Big data never sleeps, or at least big data vendors don’t. We thought that after we reported and recapped all that went on at Strata+ Hadoop World, all would be calm for a while …
That didn’t happen.
Not only was there big, big data news last week such as Amazon’s announcement of Kinesis, Pivotal’s announcement of PivotalOne, DataStax’s new release and so on … there were many others we didn’t get to and we can’t let them pass without mention -- it’s news you need to know.
Udacity and Cloudera Partner to Democratize Hadoop Training
The impending third era of computing (a.k.a. “the data era”) will require a workforce that knows how to work with big data; and, needless to say, not enough people have the necessary education or training. While a number of colleges and universities are beginning to develop post-graduate degree programs around data science and Hadoop, they won’t be able to matriculate as many workers as the market is predicted to demand. Not only that, but admission to these programs is highly selective, because seats are limited and the price of tuition is high, leaving the economy without the skilled workers it needs.
Last week Cloudera and Udacity, an innovative provider of online higher education, announced an initiative around closing the skills gap. They are partnering to deliver Hadoop and data science training via Udacity's accessible online education portal. A course such as Introduction to Hadoop and MapReduce, taught by Cloudera University instructors, costs $105.00 to take (if you pre-register) and about a month to complete. And if you don’t meet the prerequisites for the class, Udacity will point you to a class that will provide them.
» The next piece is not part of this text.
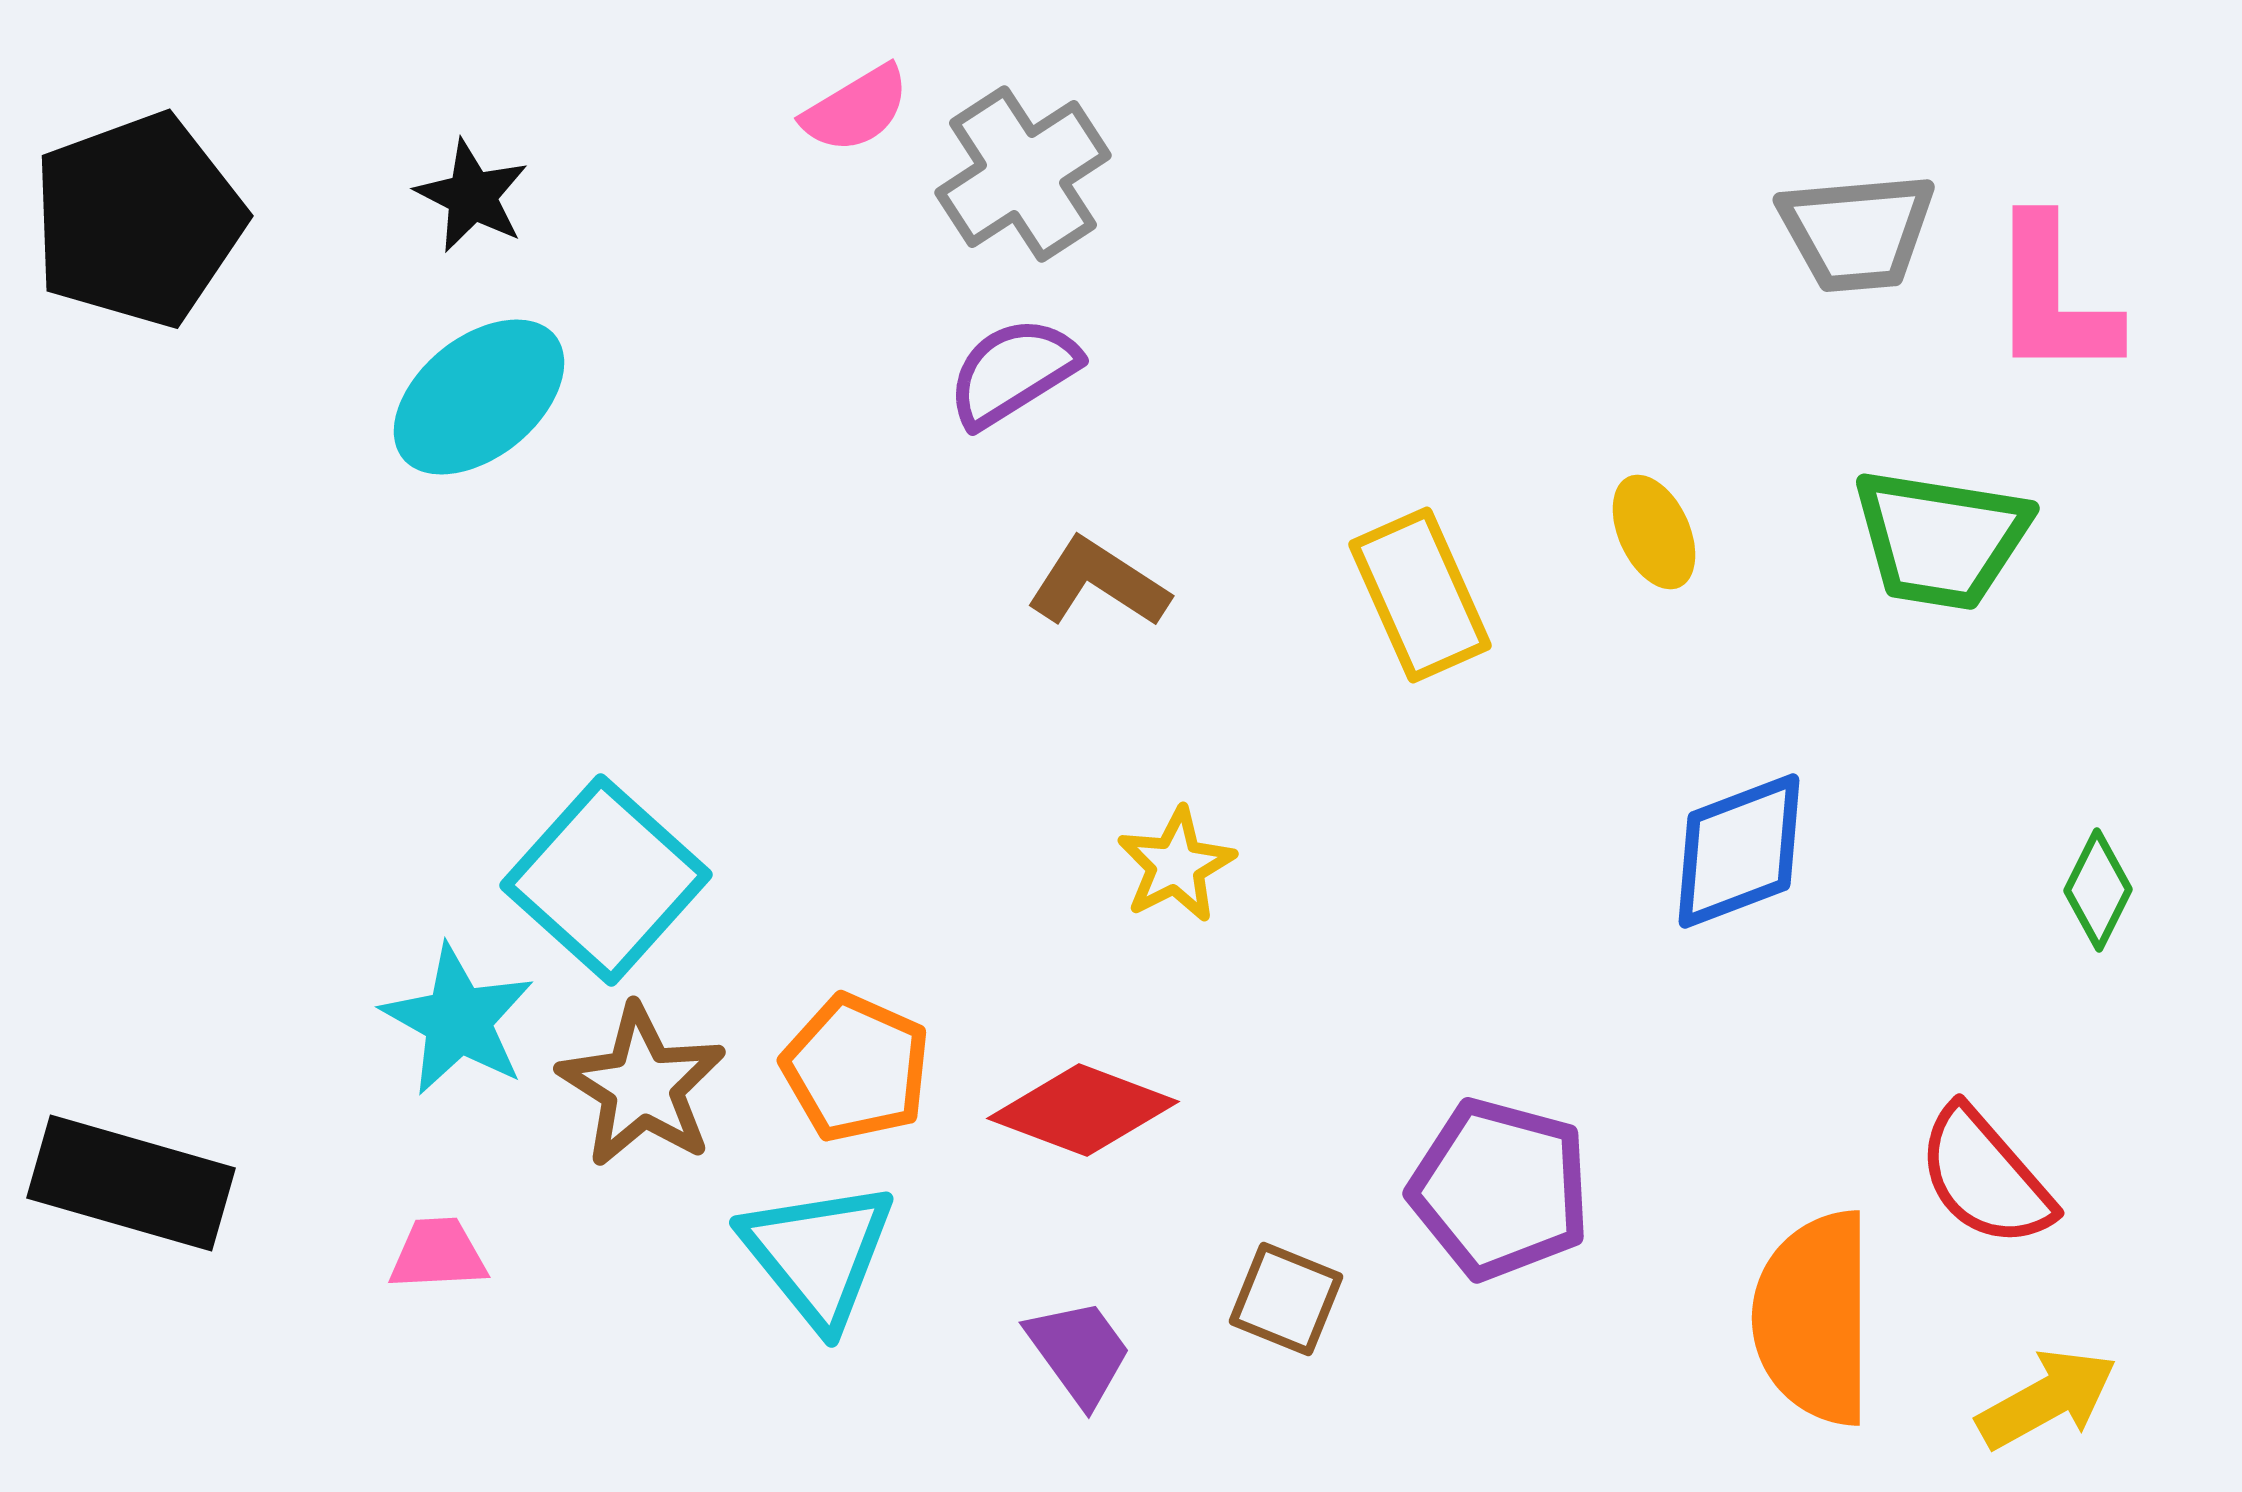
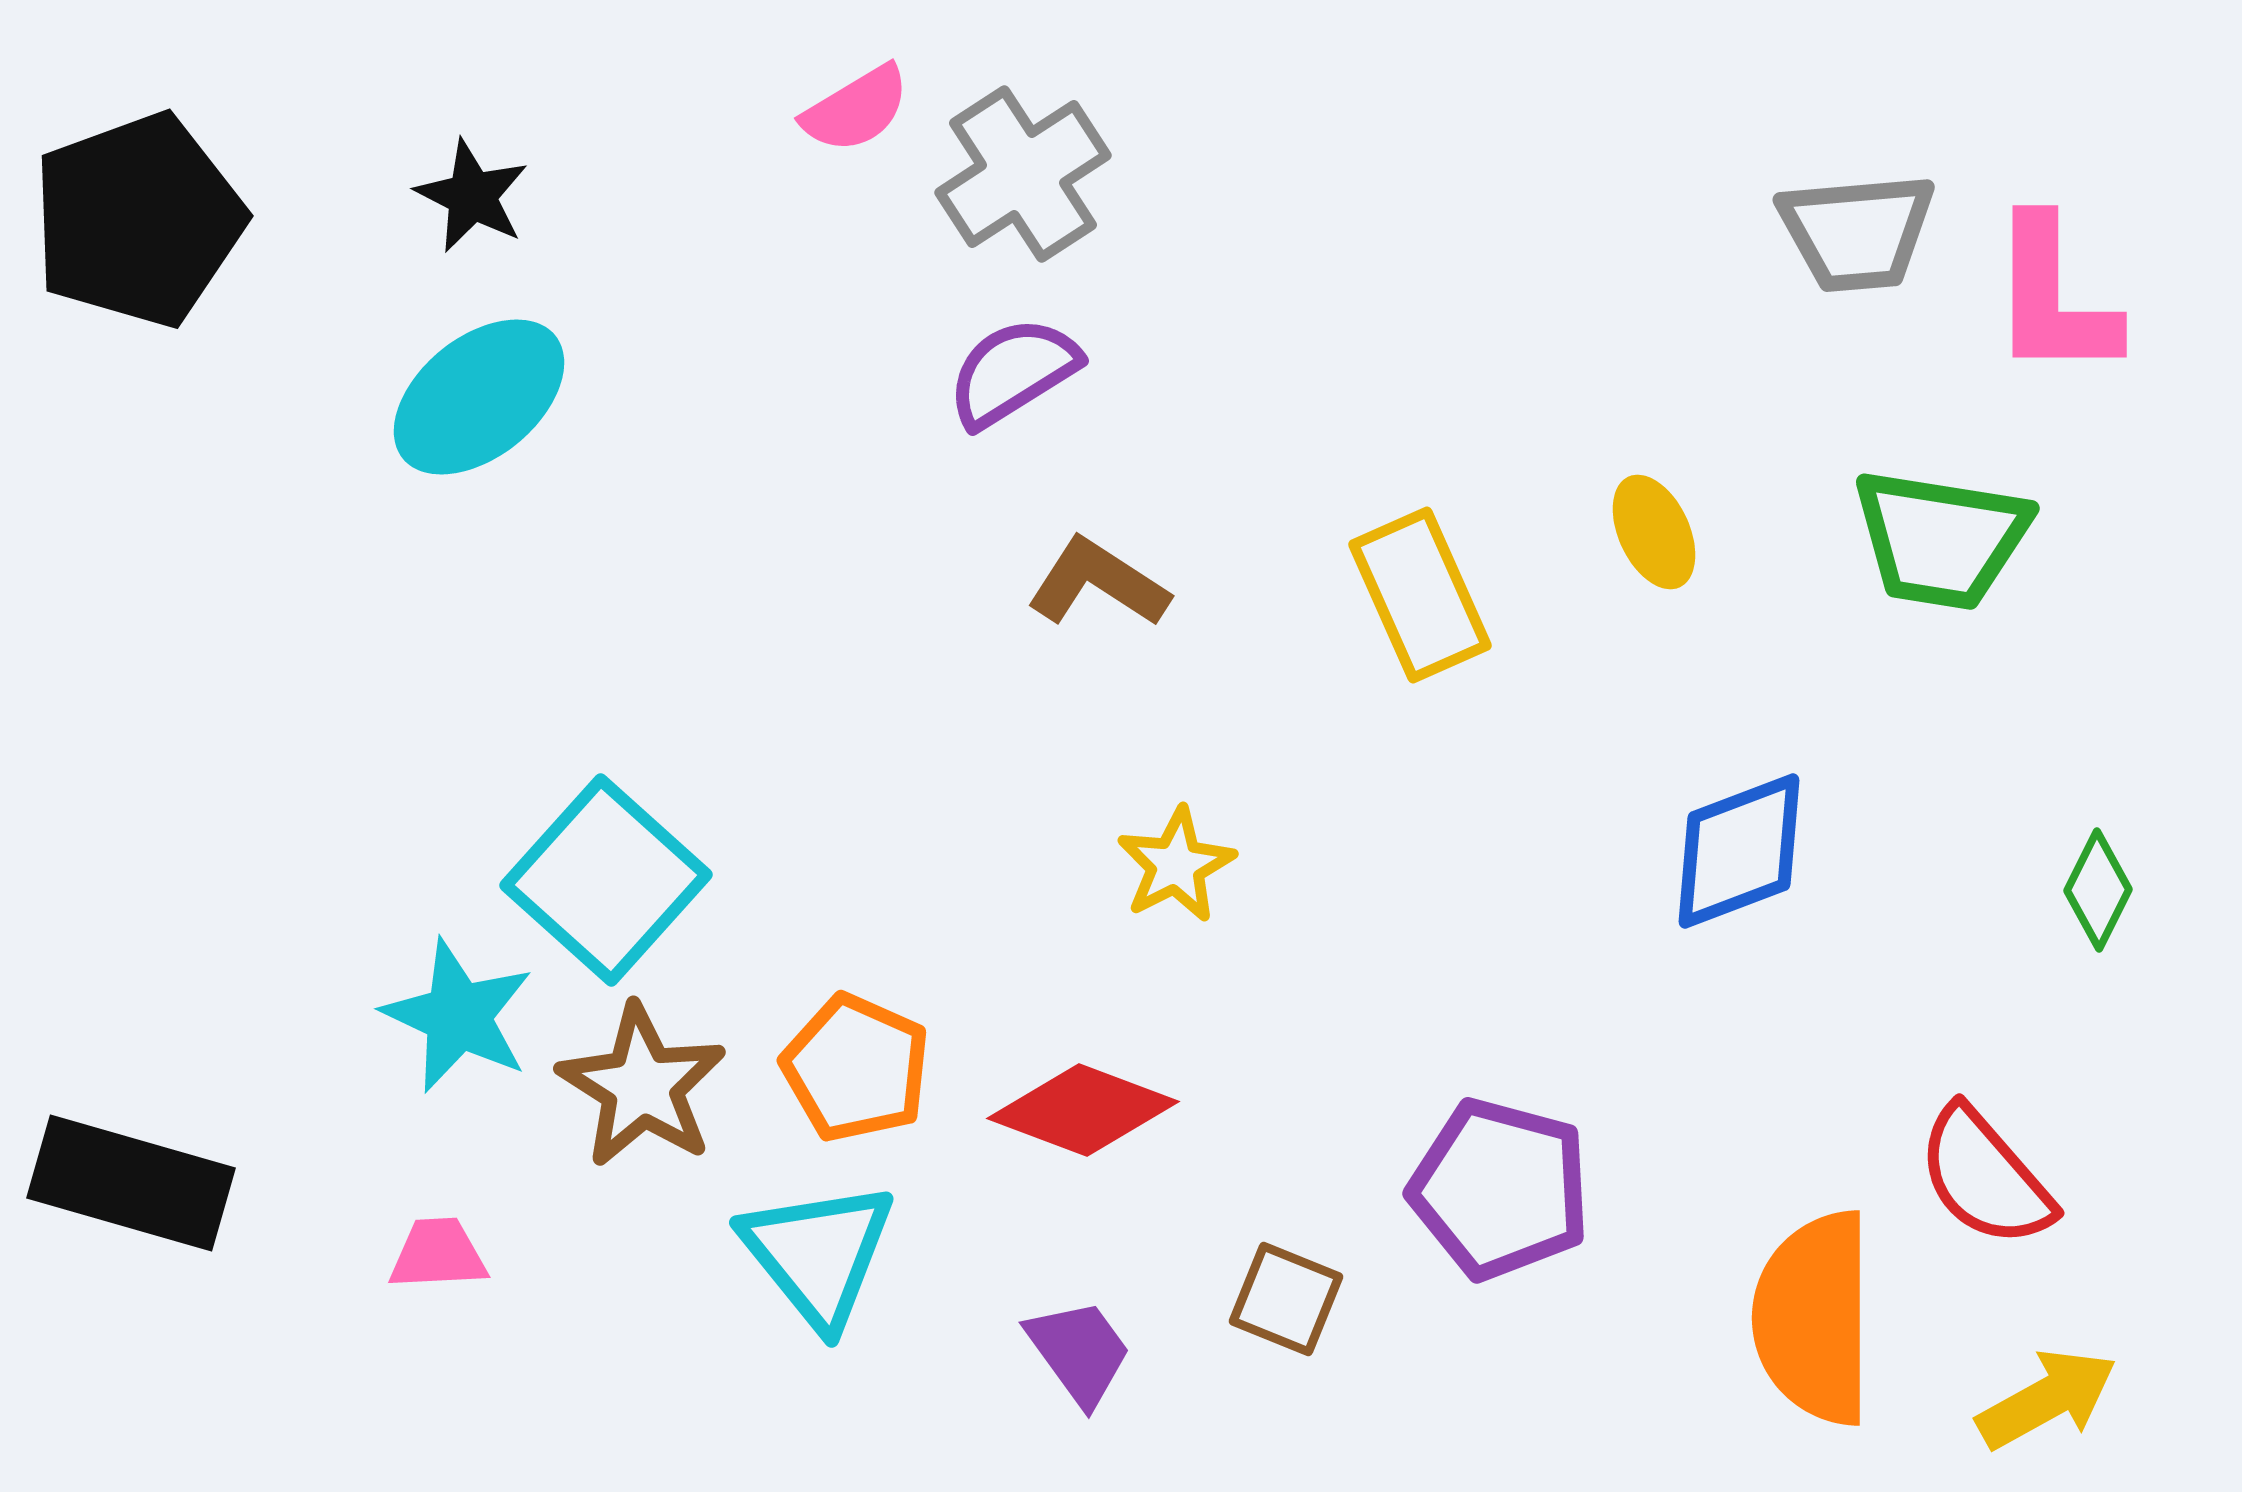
cyan star: moved 4 px up; rotated 4 degrees counterclockwise
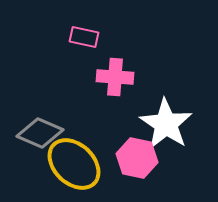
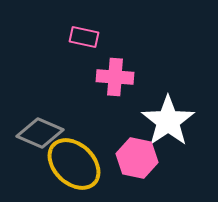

Splunk Gets Smarter, Kinder and Hunks-Up With Amazon
Splunk couldn’t stop making headlines last week. We already told you about Splunk's partnership with Ford that shows how a car can be turned into a data platform, but we didn’t tell you that the company was also called to the White House to moderate a panel of tech leaders who discussed big data innovation for the public good; that they brought in former Continuuity boss Todd Papaioannou as Chief Technology Officer (CTO); and that they introduced Amazon Machine Images (AMIs) for Splunk Enterprise 6 and Hunk: Splunk Analytics for Hadoop at AWS.
Jethrodata Is How Fast?
Jethrodata, an analytics index-based SQL engine for Hadoop, promises to deliver SQL queries that power reports, dashboards and ad-hoc requests as much as 100 times faster than current tools (Hive, Impala, Hawq). They say it works by combining the scalability of Hadoop with the performance of an analytical database in one system. According to the website, Jethrodata automatically indexes data as it is written into Hadoop and that queries then use indexes to access only the data they need instead of performing a full-scan of the entire dataset.
Since it’s still in beta, we have yet to hear any success stories, but if it works as promised, it’s certainly worth keeping an eye on.
WANdisco Unveils Non-Stop Hadoop for Hortonworks
In the Big Data/Hadoop world, WANdisco is alone in providing 100 percent uptime for Hadoop; it does this by eliminating Hadoop’s most problematic single point of failure, the NameNode.
Last week, at the Strata Conference in London, WANdisco announced Non-Stop Hadoop for Hortonworks version 1.5. The company says that this new release includes significant performance and administration enhancements for large multi-data center Hadoop deployments.
According to a press release, WANdisco Non-Stop Hadoop is designed for Hortonworks Data Platform (HDP) 2.0 and provides the ability to schedule maintenance, imports of large data sets and other activities by time zone. The benefit? Global enterprises can now plan for server downtime and maintain performance across data centers that span multiple geographies.
WANdisco’s Non-Stop Hadoop for Hortonworks 1.5 adds support for existing Ambari installations. Apache Ambari is the operational framework for provisioning, managing and monitoring Hadoop clusters. Ambari, which is 100 percent open source, includes an intuitive collection of operator tools and a robust set of APIs that hide the complexity of Hadoop, simplifying the operation of clusters.
Amadeus and Couchbase Partner to Provide Better Shopping Experiences for Travelers
Want to talk about an annoying online shopping experience? How about selecting a trip, finding a price that’s acceptable and then finding out that it has changed (for the worse) when you go to book it.
Some of us might think that the website we’re dealing with is intentionally deceiving, but that’s not necessarily the case; it could be that the provider’s data management backbone doesn’t provide for replication that’s fast enough.
To solve this problem, Amadeus, which provides technology to the travel industry, is partnering with NoSQL document database provider Couchbase.